Ikzelf ben een medisch wonder. Dat zeiden ze van Herman Brood ook maar die is mooi dood. Zo overleefde ik tijdens mijn tropenjaren in Zuid-Amerika de knokkelkoorts, malaria, cholera, buiktyfus, hepatitus A, B en C, meningitis, diverse vormen van syfilis, slangenbeten, gewapende overvallen door kommersjele sekswerksters (al dan niet getransgendereerd) en last but not least acht soorten hardnekkige gonorroe waaronder de gevreesde anale variant uit Colombia. Ik ga ook gewoon overal op de toiletbril zitten zonder die eerst schoon te vegen. De pleegangers na mij, die moeten pas oppassen. Hygiëne zit tussen je oren. Tijdens mijn studietijd in Cairo werd ik bezocht door eerder genoemde dispuutgenoot. Hij was stomverbaasd dat ik in de Khan El-Khalili, de grootste en goorste soek ter wereld, kebabjes van kamelenvlees vrat, gegrilld door een melaatse Ali Baba.

Roderick wilde enkel in het Nijl-Hilton eten. Ik zei: ‘Vooruit, om jou een pleizier te doen gaan we daar dan een cordon bleutje prikken. Maar vergeet niet dat in die keuken ook een Egyptenaar werkt die met zijn linkerhand jouw kipflapjes omdraait.’

Enfin, Roderick heeft een week op bed gelegen en kwam tien kilo lichter thuis hetgeen hem goed stond.

Ik heb drie keer het carnaval in Rio mogen meemaken en dat is geen sinecure, nog los van alle polonaisebacteriën, -streptokokken en -viri. Gelukkig was het meestal in de tijd van de baas want goedkoop is het niet, dat feestgedruis. Een lullig stoeltje op de slechtste plek in de Sambódromo, het door Oscar Niemeyer ontworpen stadion waar de grote optocht eindigt, kost klauwen met geld. De angstaanjagende beelden van gemaskerde mannen in gele pakken die de tribunes van de Sambódromo schoonspoten, deden herinneren aan de film Virus met Dustin Hoffman en gingen gans de wereld over. Alsof dat cosmetisch gefriemel helpt en de angst bij de carnavalsganger wegneemt.

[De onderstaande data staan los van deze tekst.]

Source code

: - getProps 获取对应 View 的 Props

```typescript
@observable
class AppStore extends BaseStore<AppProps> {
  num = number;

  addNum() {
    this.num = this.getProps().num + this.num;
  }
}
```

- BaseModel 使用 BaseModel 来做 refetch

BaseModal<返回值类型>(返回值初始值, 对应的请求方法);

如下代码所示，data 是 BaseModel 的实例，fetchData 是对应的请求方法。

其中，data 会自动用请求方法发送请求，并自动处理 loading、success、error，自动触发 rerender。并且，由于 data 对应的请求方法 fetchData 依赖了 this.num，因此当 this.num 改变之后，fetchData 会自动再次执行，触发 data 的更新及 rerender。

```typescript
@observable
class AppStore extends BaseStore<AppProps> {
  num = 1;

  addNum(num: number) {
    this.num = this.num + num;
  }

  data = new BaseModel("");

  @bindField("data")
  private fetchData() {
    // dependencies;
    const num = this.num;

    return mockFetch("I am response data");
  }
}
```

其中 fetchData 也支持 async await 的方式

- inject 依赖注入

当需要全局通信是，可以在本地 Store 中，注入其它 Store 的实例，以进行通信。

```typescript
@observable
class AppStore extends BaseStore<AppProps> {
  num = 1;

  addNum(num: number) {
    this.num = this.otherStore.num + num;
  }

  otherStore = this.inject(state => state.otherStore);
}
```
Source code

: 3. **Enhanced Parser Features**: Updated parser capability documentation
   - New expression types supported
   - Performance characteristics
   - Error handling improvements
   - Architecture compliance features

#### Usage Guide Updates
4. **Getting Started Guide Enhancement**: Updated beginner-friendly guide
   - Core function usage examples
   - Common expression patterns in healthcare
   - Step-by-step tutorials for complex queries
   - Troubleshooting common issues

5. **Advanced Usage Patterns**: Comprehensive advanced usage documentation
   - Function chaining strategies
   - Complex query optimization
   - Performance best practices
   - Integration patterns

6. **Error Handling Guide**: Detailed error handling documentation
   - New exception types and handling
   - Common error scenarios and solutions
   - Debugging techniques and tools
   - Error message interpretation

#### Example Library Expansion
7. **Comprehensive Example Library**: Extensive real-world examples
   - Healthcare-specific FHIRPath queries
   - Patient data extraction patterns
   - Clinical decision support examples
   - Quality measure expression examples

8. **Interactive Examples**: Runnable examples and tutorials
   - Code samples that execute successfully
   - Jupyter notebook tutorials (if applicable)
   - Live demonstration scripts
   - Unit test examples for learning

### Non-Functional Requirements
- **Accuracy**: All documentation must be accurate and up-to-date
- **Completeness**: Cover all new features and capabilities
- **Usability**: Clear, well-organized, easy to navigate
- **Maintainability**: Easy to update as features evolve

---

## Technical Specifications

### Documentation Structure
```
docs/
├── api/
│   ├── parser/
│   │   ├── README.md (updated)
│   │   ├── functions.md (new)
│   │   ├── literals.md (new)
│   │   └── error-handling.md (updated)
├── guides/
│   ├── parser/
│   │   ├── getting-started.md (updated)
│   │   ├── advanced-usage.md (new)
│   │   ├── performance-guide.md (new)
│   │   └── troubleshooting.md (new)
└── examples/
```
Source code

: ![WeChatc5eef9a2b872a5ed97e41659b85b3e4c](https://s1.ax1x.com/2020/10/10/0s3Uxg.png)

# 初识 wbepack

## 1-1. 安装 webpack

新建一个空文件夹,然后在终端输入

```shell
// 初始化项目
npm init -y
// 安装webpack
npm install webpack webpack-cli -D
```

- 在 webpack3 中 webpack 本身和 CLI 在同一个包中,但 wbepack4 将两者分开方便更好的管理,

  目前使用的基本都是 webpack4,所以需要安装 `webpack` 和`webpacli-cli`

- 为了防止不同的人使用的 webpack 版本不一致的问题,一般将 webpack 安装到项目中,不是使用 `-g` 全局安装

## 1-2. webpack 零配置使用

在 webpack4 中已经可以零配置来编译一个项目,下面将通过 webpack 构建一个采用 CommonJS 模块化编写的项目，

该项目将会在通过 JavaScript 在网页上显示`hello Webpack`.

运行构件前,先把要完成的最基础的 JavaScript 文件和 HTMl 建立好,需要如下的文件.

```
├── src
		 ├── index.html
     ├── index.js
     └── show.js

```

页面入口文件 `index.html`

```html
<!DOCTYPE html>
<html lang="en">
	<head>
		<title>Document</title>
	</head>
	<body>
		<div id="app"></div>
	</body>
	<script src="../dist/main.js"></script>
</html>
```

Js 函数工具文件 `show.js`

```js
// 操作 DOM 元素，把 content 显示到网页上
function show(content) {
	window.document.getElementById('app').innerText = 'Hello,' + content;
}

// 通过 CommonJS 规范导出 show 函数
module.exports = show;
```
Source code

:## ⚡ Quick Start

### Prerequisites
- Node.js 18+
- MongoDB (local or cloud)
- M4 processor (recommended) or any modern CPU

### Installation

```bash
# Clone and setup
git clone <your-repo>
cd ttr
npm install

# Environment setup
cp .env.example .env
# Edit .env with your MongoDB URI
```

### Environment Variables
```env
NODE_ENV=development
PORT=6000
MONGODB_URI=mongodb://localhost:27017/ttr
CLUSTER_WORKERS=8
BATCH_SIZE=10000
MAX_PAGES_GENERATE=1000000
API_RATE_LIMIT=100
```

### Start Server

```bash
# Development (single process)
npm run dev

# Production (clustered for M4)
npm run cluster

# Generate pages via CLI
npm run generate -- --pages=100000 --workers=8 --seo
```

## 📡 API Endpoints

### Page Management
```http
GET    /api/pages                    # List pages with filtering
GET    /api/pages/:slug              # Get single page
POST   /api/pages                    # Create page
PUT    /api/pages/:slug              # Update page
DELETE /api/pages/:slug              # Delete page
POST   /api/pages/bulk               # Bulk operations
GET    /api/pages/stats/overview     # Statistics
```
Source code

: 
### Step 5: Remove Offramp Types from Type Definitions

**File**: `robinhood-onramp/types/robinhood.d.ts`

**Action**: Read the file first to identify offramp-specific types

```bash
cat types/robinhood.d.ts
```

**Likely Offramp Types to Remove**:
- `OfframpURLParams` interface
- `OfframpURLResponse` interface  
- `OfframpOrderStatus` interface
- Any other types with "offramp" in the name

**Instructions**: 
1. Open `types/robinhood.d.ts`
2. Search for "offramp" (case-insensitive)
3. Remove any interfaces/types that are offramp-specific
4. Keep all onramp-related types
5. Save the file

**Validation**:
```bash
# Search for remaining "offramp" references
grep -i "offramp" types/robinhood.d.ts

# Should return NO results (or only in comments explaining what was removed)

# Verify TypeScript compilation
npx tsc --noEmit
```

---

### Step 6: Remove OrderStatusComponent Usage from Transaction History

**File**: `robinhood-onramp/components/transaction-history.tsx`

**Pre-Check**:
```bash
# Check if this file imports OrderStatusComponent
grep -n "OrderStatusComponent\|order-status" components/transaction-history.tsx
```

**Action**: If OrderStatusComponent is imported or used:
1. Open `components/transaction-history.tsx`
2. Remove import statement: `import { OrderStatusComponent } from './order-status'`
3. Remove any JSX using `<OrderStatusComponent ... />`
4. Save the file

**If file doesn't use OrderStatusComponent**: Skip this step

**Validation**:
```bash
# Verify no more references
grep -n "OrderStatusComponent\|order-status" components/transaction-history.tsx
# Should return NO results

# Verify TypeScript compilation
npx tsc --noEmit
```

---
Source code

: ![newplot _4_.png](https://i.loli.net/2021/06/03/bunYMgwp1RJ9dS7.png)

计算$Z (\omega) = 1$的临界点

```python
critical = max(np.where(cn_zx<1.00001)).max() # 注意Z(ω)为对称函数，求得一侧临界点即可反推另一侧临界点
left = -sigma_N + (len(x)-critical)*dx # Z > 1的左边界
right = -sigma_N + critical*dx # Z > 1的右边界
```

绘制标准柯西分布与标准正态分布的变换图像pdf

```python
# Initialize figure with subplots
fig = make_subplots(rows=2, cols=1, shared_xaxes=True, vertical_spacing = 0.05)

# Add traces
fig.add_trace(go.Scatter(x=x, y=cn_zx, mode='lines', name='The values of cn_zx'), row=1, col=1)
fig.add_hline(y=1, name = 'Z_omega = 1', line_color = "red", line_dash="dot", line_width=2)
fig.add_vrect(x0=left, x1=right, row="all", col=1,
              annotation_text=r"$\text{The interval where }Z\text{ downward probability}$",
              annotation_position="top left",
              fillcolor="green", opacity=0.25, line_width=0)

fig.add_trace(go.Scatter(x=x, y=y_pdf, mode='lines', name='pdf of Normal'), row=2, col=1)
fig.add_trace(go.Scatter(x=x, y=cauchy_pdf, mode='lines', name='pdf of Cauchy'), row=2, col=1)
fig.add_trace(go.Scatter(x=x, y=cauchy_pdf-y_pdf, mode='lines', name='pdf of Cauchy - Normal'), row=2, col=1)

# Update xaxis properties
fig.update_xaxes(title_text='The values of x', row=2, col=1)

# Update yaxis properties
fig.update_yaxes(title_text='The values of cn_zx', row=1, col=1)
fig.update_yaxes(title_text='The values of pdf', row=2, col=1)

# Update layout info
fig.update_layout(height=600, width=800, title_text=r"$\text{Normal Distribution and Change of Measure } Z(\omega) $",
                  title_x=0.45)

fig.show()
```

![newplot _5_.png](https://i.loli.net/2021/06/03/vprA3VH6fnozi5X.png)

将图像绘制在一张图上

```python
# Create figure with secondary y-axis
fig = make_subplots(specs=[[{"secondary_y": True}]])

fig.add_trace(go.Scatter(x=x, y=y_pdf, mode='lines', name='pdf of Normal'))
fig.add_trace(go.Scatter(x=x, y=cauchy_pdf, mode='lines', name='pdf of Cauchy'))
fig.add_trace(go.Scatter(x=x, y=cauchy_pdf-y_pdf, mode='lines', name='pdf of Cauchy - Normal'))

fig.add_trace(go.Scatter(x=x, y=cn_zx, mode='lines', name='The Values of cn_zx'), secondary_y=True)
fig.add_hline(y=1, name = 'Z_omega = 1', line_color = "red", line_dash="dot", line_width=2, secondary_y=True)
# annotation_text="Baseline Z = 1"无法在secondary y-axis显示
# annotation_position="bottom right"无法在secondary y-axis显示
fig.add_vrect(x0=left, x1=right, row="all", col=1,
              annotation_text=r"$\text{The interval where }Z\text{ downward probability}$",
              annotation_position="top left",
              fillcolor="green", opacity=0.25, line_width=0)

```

Eerlijk gezegd word ik een beetje moe van bange mensen en vooral van mensen die voor alles bang zijn. Van leven ga je nou eenmaal dood. Het zal mij niets verbazen als de vaccinatiedienst van de GGD binnenkort met een preventief en peperduur middeltje tegen zika op de markt komt. Als een nietsvermoedende sukkel bij de GGD binnenloopt en zegt dat hij deze zomer in de Ardennen gaat kamperen en of ze misschien iets tegen reizigersdiarree hebben, krijgt hij een vaccinatiepakket van 200 euri in zijn maag gesplitst. Tip van Tuur: ga gewoon lekker carnavallen in Rio maar doe wel effe je Rolex-klokkie af in de polonaise. En van een ordinaire druiper is nog nooit iemand doodgegaan, al heb je veel uit te leggen aan moeders de vrouw als je met anale gonorroe van het zalmvissen in Alaska (hartje winter) thuiskomt. Alaaf!